Manmohan Singh’s win has given hope to a half a billion Indians that poverty isn’t a way of life.

Ways to Play India

  • PowerShares India (PIN)
  • WisdomTree India Earnings (EPI)
  • iPath MSCI India ETN (INP)

CHINA

China’s economy, while still considered “emerging,” is considered one of the world’s economic superpowers. It’s the second largest in the world, and as one of largest buyers of U.S. debt, the relationship we share is a significant one.

Many economists believe that China’s economy will be the fastest-growing one in 2009. While the country suffered in the economic downturn and saw massive job losses, it also forcefully reacted to the downward pressure with $580 billion stimulus spending package that by many accounts is working.

China’s Central Bank also stepped in and prioritized the maintenance of stable economic growth by relaxing monetary policies and ensuring sufficient liquidity. The bank also kept  the yuan stable at a balanced level with a more flexible exchange rate.

In the meantime, China is trying to increase its influence with more overseas aid and loans, and top officials are setting up the country as the world’s next top economic power. There have been talks of a “Beijing Consensus” that might displace the Washington Consensus, which is a set of ten specific economic policy prescriptions that lays out how developing countries should manage their own economies.

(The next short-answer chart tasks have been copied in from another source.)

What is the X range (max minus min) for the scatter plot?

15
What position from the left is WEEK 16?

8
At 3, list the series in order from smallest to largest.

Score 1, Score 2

While China is growing and powerful, there are still some hindrances to its growth: energy is insufficient to run at fully-installed industrial capacity; the transport system isn’t efficient enough to move mass quantities of critical items such as coal; the communications system isn’t able to meet the needs of a population as large as China’s.

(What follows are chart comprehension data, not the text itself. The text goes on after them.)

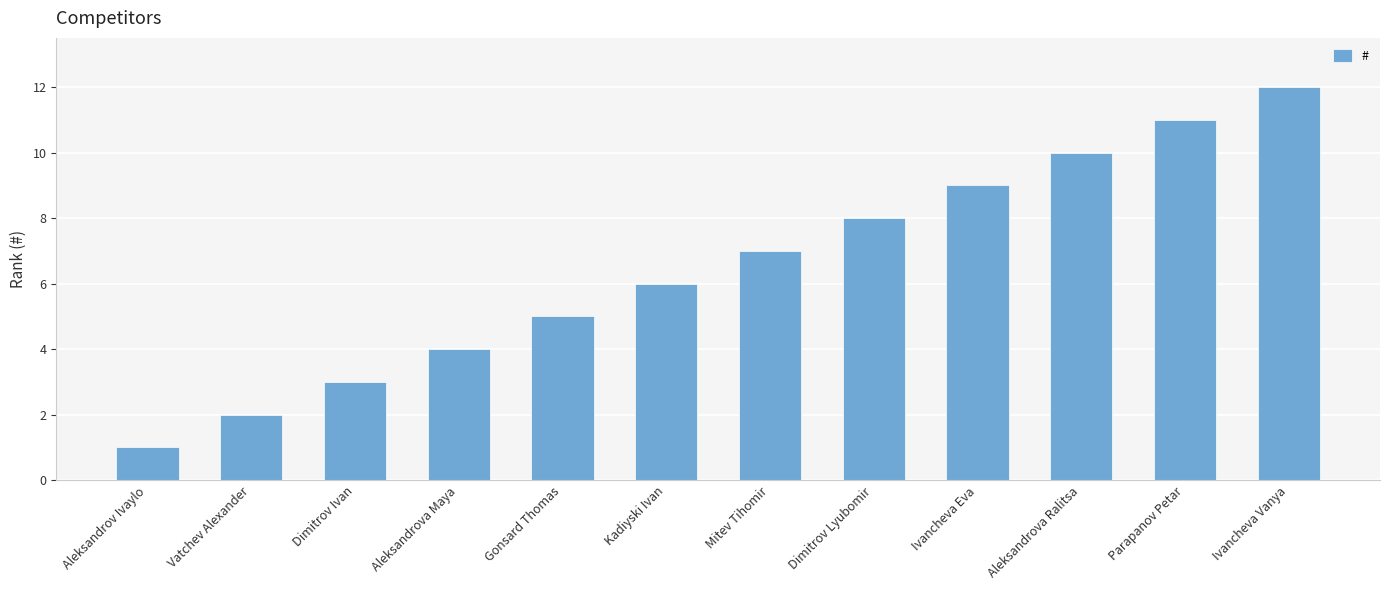

What is the value of the 10th bar from the left?

10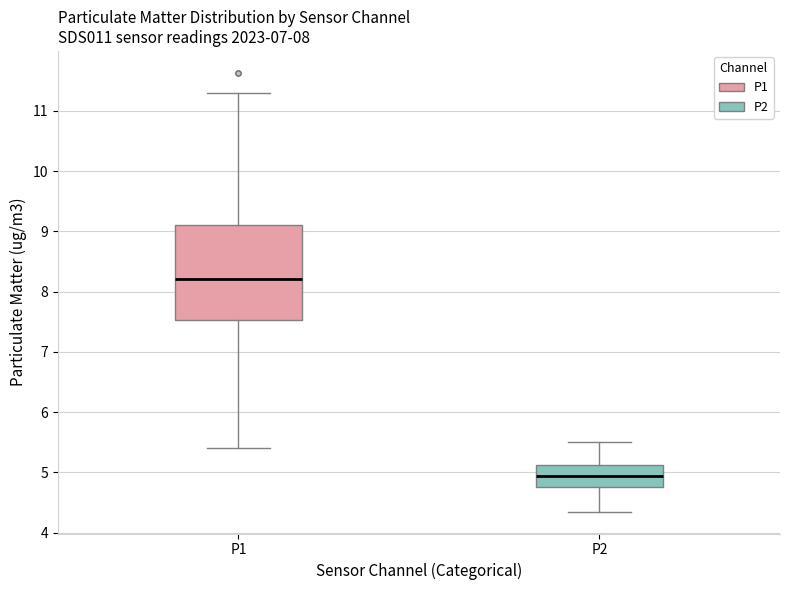

Reading left to right, read every box against the y-axis: the position of its median line, the range the box covers, and the ends of its whiskers. The values are not printed on the chart, so give them approximately, as read against the axis.

P1: median 8.2, box 7.5 to 9.1, whiskers 5.4 to 11.3
P2: median 4.9, box 4.8 to 5.1, whiskers 4.4 to 5.5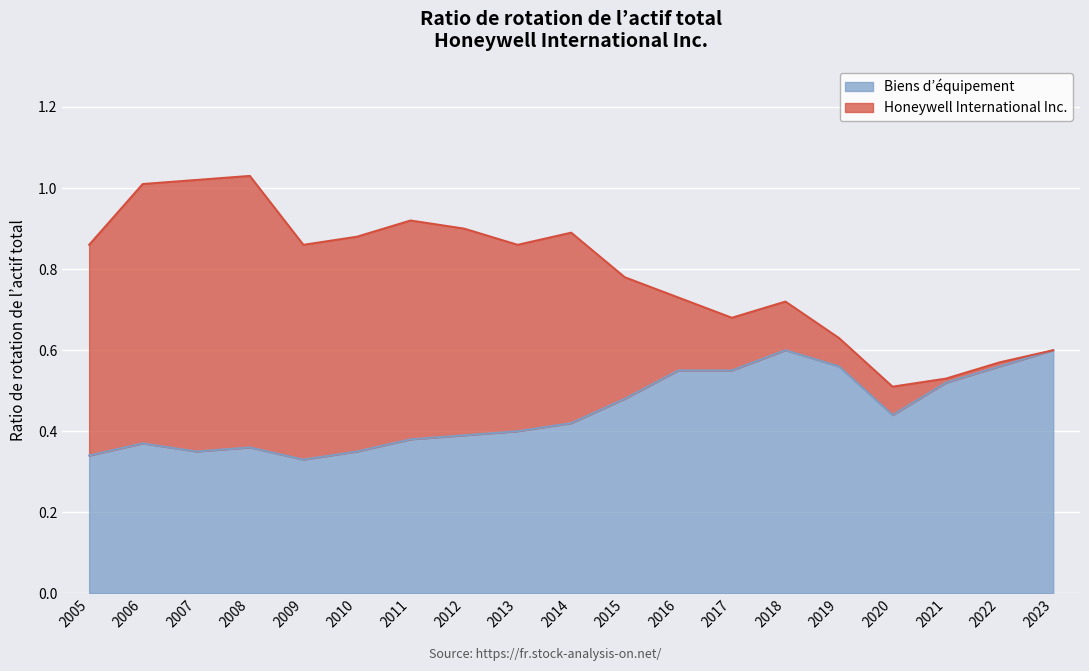

True or false: Biens d’équipement and Honeywell International Inc. cross at least once.

False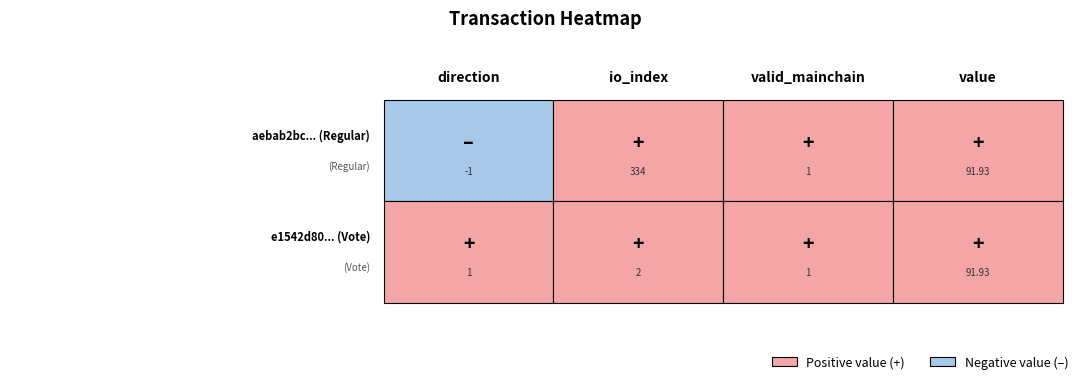

The e1542d803abeaedca7c0927dbc099f4f7d39266 series shows 0.4 at direction. True or false?

False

One facet of China’s economy that might pay off in the long run is that consumer spending only makes up 35% of China’s GDP. The culture of thrift in China has caused massive amounts of household savings. But tax cuts and the government’s focus on infrastructure projects aims to help households. There is also a health insurance plan that would be provided to hundreds of millions more people over the next couple of years.

Ways to Play China

  • iShares FTSE/Xinhua China 25 (FXI)
  • PowerShares Golden Dragon Halter USX China (PGJ)
  • SPDR S&P China (GXC)
  • Claymore/AlphaShares China Small Cap (HAO)

How to Choose the Best ETF for You

If you are hungry for exposure to the BRICs and other emerging markets, ETFs can give it to you in a variety of ways, including two of the most common:

  • Target a specific emerging market with a single-country fund, such as any of the ones listed above, which can potentially deliver higher volatility but greater rewards when they do well; or…
  • You can choose a region or class of emerging markets with a broad-based fund, which spreads the risk and volatility over several emerging-market countries

As you decide which option works best for you, decide what your comfort level is, what areas are most interesting to you and how much risk you would like to take. It’s also important to watch the trend lines and look for those areas that are moving.

When you’re looking at a broad BRIC fund, it’s important to look at the allocations. None of them have an equal weighting across all four countries. In fact, most of them allocate at least one-third to one country, while the rest of the countries are spread out among the remaining two-thirds.

Ways to Play the BRICs

  • iShares MSCI BRIC (BKF): Brazil, 27.4%; China, 23.5%; India, 13.9%; Hong Kong, 12.9% and Russia, 11.9%
  • Claymore/BNY BRIC (EEB): Brazil, 52.8%; China, 18.3%; Hong Kong, 15%; India, 9.2% and Russia, 3.6%
  • SPDR S&P BRIC 40 (BIK): China, 31.6%; Brazil, 23.9%; Russia, 23.2%; Hong Kong, 13.7% and India 6.2%
  • First Trust ISE Chindia (FNI): China, 40.7%; India, 35.6%; Hong Kong, 13.6%

For full disclosure, some of Tom Lydon’s clients own shares of GXC and EEB.